WORK REQUIRED: What lines below contain the word "Posielame"? Please pull each one out.

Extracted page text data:
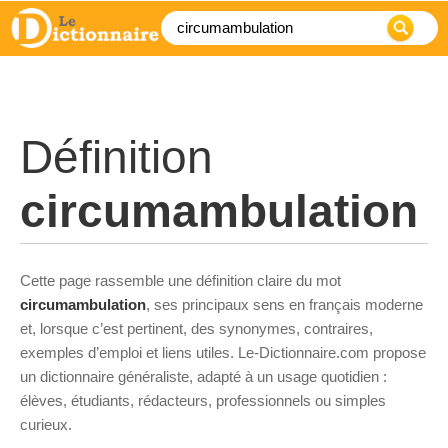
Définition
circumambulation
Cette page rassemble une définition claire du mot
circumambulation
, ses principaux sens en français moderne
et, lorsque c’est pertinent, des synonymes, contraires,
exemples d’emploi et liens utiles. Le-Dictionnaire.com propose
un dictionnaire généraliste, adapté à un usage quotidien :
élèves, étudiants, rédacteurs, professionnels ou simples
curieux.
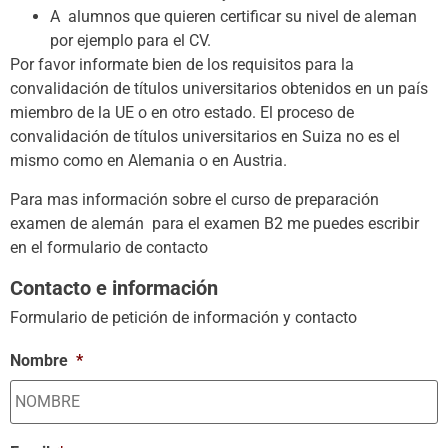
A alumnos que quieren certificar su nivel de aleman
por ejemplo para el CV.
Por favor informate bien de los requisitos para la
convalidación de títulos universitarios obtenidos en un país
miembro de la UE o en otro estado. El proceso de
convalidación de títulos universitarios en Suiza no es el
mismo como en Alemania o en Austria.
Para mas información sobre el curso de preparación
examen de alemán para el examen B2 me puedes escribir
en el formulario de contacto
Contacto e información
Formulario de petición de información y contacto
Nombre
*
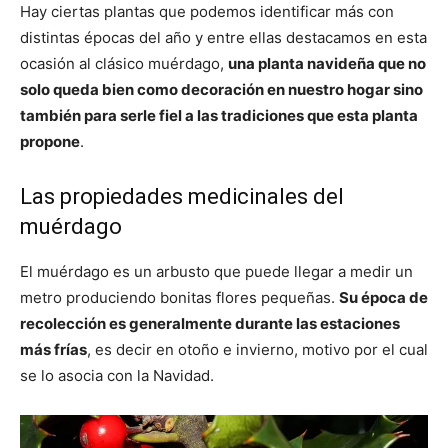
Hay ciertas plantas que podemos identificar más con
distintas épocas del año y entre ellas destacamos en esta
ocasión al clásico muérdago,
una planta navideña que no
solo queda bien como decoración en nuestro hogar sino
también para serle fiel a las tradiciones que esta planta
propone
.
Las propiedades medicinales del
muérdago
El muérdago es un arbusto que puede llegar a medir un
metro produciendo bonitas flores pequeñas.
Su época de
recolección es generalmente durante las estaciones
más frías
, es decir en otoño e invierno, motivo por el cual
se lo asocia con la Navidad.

==

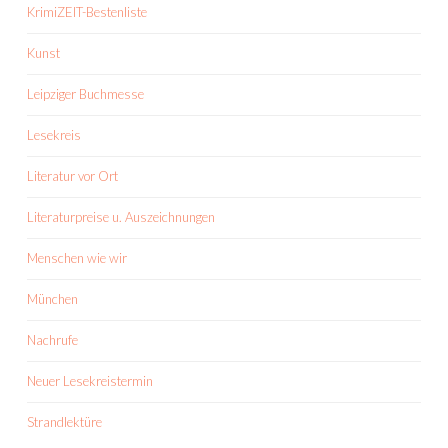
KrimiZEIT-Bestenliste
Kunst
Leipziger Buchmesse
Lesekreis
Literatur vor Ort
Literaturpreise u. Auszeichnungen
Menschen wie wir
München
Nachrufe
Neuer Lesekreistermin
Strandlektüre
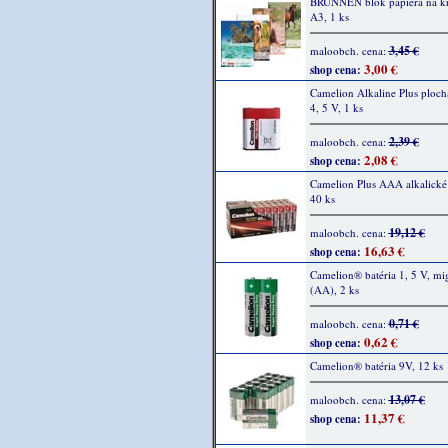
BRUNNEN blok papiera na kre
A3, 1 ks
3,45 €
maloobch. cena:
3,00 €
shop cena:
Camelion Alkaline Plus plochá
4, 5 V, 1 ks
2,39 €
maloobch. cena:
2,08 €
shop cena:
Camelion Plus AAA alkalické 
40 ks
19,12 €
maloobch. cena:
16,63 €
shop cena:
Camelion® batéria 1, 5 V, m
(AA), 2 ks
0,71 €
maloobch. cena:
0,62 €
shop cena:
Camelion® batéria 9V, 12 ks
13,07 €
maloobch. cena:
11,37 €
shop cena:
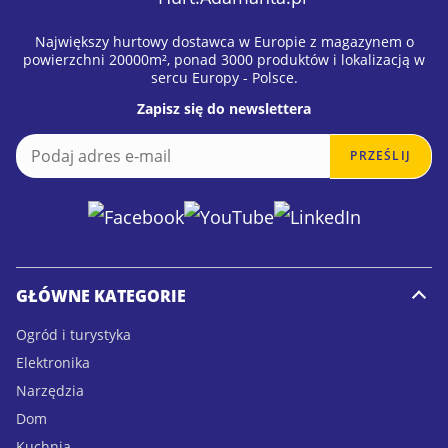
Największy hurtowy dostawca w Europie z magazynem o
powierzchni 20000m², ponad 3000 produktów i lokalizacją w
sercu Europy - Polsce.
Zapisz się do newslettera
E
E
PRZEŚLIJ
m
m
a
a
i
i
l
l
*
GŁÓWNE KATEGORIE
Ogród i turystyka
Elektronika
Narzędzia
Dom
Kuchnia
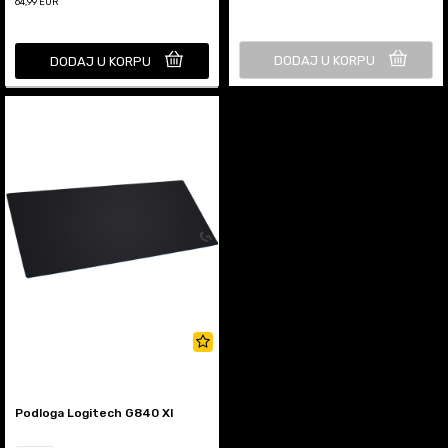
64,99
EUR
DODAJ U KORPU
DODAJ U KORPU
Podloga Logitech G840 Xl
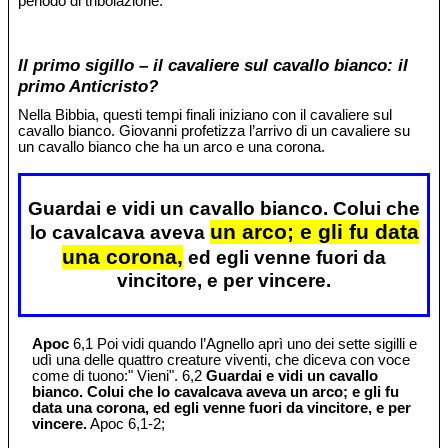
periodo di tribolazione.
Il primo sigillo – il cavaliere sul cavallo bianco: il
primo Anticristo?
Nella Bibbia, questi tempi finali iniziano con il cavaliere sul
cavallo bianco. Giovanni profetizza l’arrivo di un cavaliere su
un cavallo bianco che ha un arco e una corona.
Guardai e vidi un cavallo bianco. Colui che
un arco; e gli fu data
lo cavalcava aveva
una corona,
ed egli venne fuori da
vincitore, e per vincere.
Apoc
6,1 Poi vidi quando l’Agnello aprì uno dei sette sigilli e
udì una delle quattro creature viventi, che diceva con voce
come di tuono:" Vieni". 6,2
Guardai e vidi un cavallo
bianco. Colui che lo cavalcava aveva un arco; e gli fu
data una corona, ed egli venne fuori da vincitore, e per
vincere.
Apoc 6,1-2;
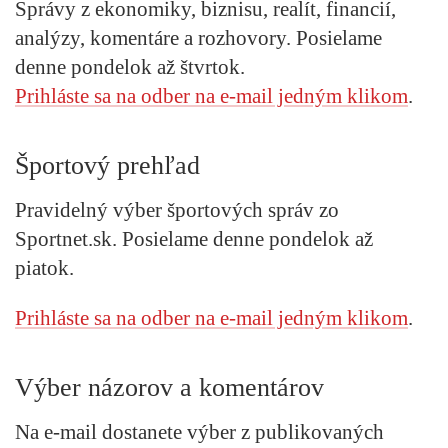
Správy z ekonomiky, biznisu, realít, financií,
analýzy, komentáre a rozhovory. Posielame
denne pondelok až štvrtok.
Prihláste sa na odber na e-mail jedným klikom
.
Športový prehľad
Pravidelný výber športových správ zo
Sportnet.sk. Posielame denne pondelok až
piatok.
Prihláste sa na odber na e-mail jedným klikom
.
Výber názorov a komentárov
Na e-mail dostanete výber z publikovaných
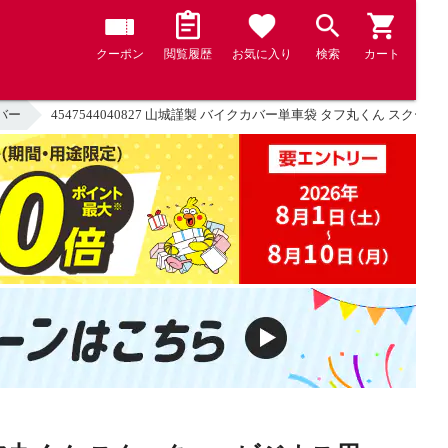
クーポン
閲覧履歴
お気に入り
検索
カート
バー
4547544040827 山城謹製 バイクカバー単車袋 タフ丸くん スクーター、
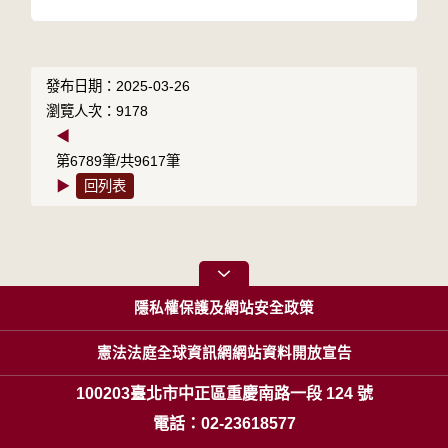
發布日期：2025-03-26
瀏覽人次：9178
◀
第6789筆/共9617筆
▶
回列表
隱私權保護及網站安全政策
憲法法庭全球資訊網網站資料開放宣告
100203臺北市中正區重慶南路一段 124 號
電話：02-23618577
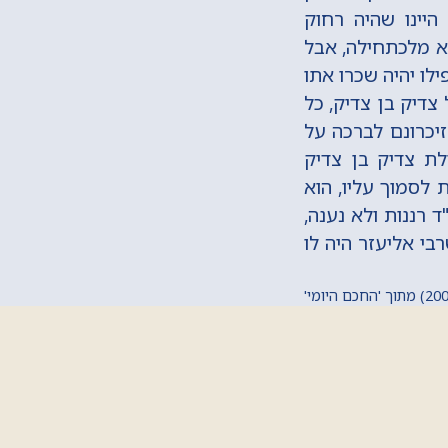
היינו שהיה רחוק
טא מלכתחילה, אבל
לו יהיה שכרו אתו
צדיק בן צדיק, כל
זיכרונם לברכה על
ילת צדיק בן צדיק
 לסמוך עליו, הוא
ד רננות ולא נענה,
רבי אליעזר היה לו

REPLY TO THE TASK:
analýzy, komentáre a rozhovory. Posielame
Sportnet.sk. Posielame denne pondelok až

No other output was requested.